Soylu, bugün yemin eden evlatların kalbinin vatan sevgisi için çarptığını vurgulayarak, "Neymiş, sınırlarda Amerika ordu kuracakmış. Ey Amerika, buradan şu evlatlarımıza, tarihimize ve medeniyetimize güvenerek sesleniyoruz; hiçbir santimetrekaresini lütufla almadığımız, kanla aldığımız ama medeniyetimizi devam ettirdiğimiz, ahlakımızı ve vicdanımızı devam ettirdiğimiz bu topraklardan sesleniyoruz. 30 bin kişilik ordu kurarsın. Biz sadece 25 bin jandarmayı bu yıl bu ülkenin haysiyeti ve onuru için buradan mezun edeceğiz. Sadece 25 bin jandarmayı" dedi.

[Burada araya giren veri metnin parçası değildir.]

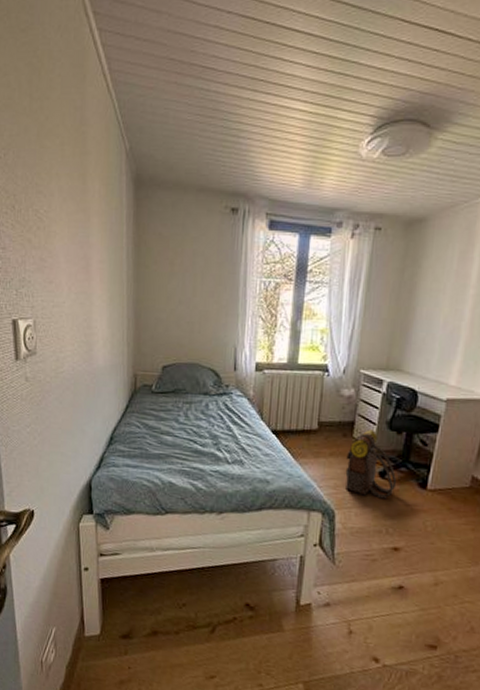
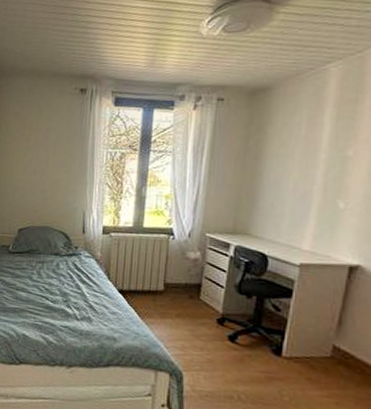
backpack: present [345,429,397,499] -> none [193,292,248,364]

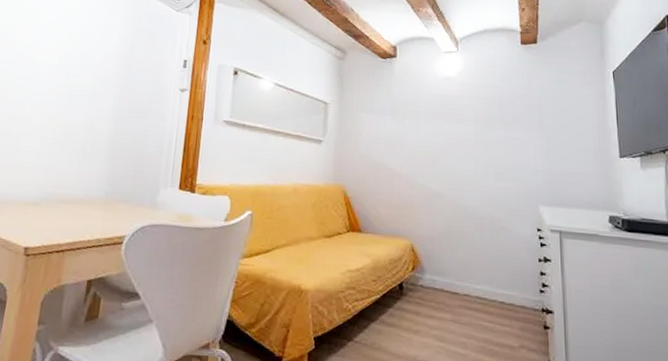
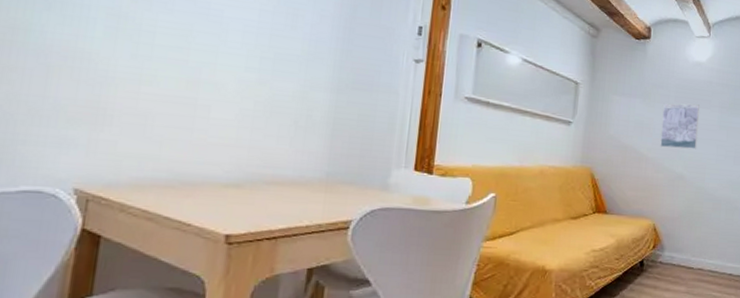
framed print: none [413,118,453,165] -> present [660,103,700,150]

Törene ayrıca Jandarma Genel Komutanı Orgeneral Arif Çetin, Bursa Valisi İzzettin Küçük, Büyükşehir Belediye Başkanı Alinur Aktaş, Jandarma ve Sahil Güvenlik Akademisi Başkanı Tuğgeneral Hüseyin Kurtoğlu ve İl Jandarma Komutanı Tuğgeneral Ahmet Hacıoğlu ve Bursa Cumhuriyet Başsavcısı Uğurhan Kuş ve İl Emniyet Müdürü Osman Ak da katıldı.
Bakan Soylu, daha sonra beraberindekilerle Nilüfer ilçesindeki FSM Bulvarı'nda kurulan, yöresel Karadeniz ürünlerinin satıldığı çadırı ziyaret etti.
Burada stantları gezip, yöresel yiyeceklerin tadına bakarak vatandaşlarla sohbet eden Soylu, hatıra fotoğrafı çektirdi.
Burada bir vatandaşın tespih hediye ettiği Soylu, çadırdan çıkışında bir özel harekat polisiyle yakından ilgilendi.